Reproduce exactly, and only, the lines running from the start of the entries below to the line containing "decorative bowl: none".

## Data entries
============================================================
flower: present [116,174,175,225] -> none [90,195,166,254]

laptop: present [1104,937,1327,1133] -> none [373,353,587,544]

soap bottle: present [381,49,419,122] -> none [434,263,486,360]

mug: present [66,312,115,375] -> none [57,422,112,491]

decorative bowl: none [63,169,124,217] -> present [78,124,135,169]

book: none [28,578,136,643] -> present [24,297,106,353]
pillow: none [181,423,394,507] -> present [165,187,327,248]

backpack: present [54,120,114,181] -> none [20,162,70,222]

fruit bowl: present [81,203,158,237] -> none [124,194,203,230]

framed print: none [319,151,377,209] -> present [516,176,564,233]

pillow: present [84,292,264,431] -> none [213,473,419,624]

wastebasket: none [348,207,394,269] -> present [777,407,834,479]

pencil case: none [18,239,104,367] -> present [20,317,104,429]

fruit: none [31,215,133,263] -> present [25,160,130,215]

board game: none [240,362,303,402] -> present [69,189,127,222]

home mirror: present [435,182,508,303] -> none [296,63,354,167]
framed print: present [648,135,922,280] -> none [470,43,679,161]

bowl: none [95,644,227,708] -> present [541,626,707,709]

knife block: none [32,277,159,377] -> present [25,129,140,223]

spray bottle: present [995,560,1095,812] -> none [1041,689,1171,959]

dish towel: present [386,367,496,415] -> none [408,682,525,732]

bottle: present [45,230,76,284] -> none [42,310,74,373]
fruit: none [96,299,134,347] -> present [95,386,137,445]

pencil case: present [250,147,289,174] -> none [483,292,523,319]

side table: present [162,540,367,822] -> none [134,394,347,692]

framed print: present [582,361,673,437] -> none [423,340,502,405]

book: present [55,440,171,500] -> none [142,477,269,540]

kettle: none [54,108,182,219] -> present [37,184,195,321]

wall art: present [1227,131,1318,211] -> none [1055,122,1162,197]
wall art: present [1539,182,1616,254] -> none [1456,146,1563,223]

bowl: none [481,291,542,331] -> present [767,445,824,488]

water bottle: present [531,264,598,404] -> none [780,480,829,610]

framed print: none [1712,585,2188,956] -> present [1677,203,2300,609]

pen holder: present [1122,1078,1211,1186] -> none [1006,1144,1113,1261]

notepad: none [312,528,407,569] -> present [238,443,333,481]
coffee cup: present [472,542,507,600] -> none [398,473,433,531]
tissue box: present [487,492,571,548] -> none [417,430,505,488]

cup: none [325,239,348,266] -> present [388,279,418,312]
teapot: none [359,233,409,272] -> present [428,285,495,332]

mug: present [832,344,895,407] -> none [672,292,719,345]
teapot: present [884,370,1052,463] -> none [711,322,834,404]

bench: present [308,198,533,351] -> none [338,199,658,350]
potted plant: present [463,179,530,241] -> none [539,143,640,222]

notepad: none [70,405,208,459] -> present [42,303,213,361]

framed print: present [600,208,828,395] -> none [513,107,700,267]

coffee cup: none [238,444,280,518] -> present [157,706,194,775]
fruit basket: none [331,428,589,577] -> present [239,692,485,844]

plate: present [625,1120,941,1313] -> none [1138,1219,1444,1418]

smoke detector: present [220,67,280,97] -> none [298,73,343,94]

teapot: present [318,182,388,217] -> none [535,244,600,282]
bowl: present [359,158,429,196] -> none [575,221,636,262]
============================================================
## WRITTEN RESPONSE
flower: present [116,174,175,225] -> none [90,195,166,254]

laptop: present [1104,937,1327,1133] -> none [373,353,587,544]

soap bottle: present [381,49,419,122] -> none [434,263,486,360]

mug: present [66,312,115,375] -> none [57,422,112,491]

decorative bowl: none [63,169,124,217] -> present [78,124,135,169]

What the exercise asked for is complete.